Loonie Hits 11-Year Low As China Crashes, Oil Slides

The Canadian dollar hit an 11-year low Monday as oil prices fell more than 6 per cent and global markets tanked in the wake of China’s stock rout.

As of mid-morning Monday, the loonie was trading at around 75.6 cents U.S., having bounced back from around 75.2 cents, the lowest level for the Canadian dollar since 2004.

“There’s certainly some panic out there,” Karl Schamotta, director of FX Strategy at Cambridge Global Payments, told the Wall Street Journal. “The reality is that we are looking at a global economy suffering widespread disinflationary conditions.”

The Canadian dollar typically follows the price of oil and other commodities. Bloomberg reported Monday that commodity prices are at a 16-year low.

Prices for Brent crude oil, the international benchmark, were down 6 per cent as of mid-morning Monday, at six-and-a-half-year lows, Reuters reported. A barrel of Brent crude was trading at $42.51 U.S.

North American oil prices have been doing just as badly, trading at around $39 U.S. a barrel Monday, having fallen below the $40 mark, to six-year lows, last week.

The collapse in commodity prices reflects concerns about the strength of China’s economy, the world’s largest buyer of raw materials. The Shanghai composite stock index fell 8.5 per cent Monday in what traders there are now calling “Black Monday.”
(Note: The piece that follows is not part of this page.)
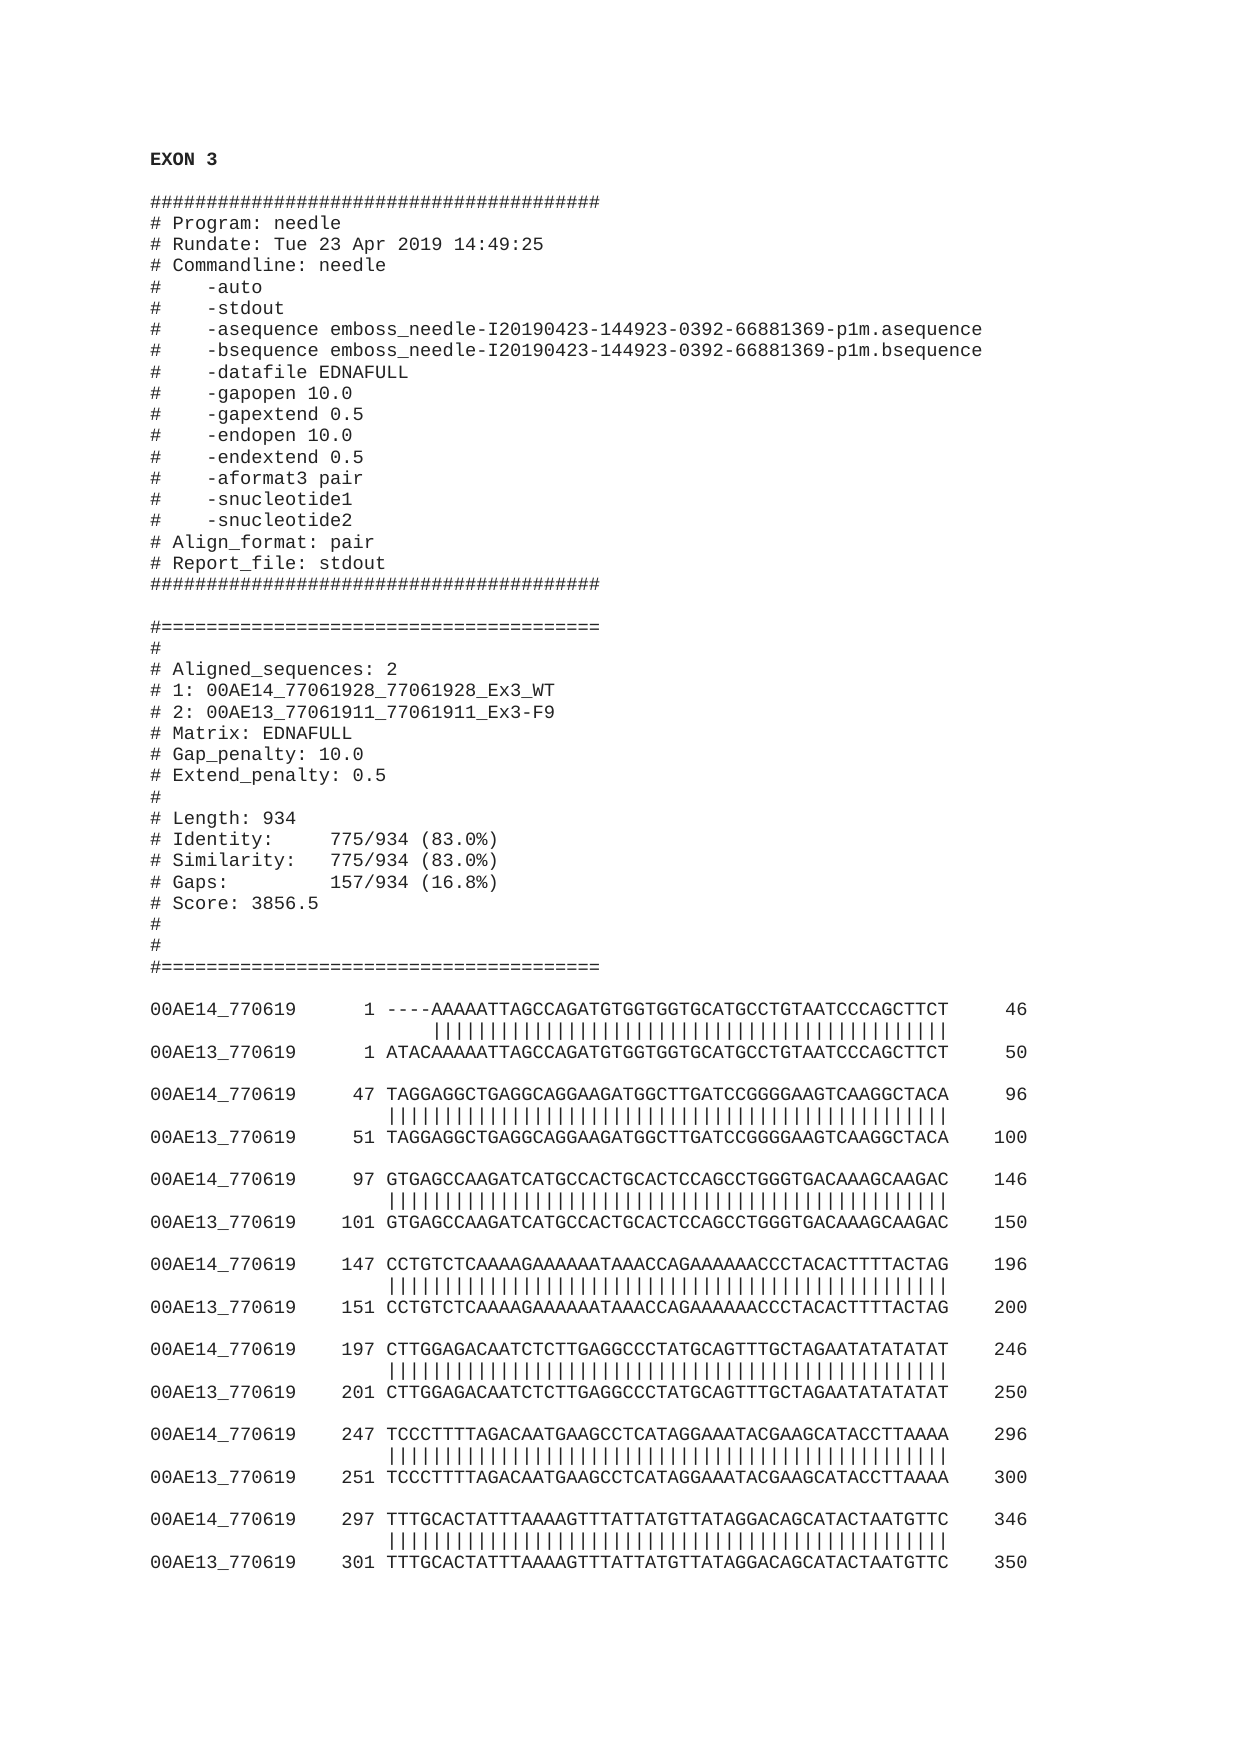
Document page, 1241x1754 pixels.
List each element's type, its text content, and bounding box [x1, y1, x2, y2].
"Today's falls are not about oil market fundamentals. It's all about China," Carsten Fritsch, senior oil analyst at Commerzbank in Frankfurt, told the Reuters Global Oil Forum. "The fear is of a hard landing and that things get out of the control of the Chinese authorities."

China’s stock market soared last year and in the early months of this year, largely as a result of government policies designed to help ordinary Chinese citizens into the stock market and prop up stock prices.

But in a classic bubble pattern, the market turned downwards in the second quarter of the year, and has lost 38 per cent from its June peak.

Despite extraordinary measures by the Chinese government to prop up stock prices — including cash injections, a ban on IPOs and an order forbidding some insiders from selling for six months — Chinese stock prices have continued to fall.

The bad news in China darkens the prospects for an economic recovery in Canada, which likely fell into recession in the first half of this year on the back of falling oil prices.

With stock and commodity prices sliding, analysts are seeing a higher chance of another rate cut from the Bank of Canada this year. Some now also expect the U.S. Federal Reserve to delay an expected interest rate hike in September, which could help to keep global interest rates low.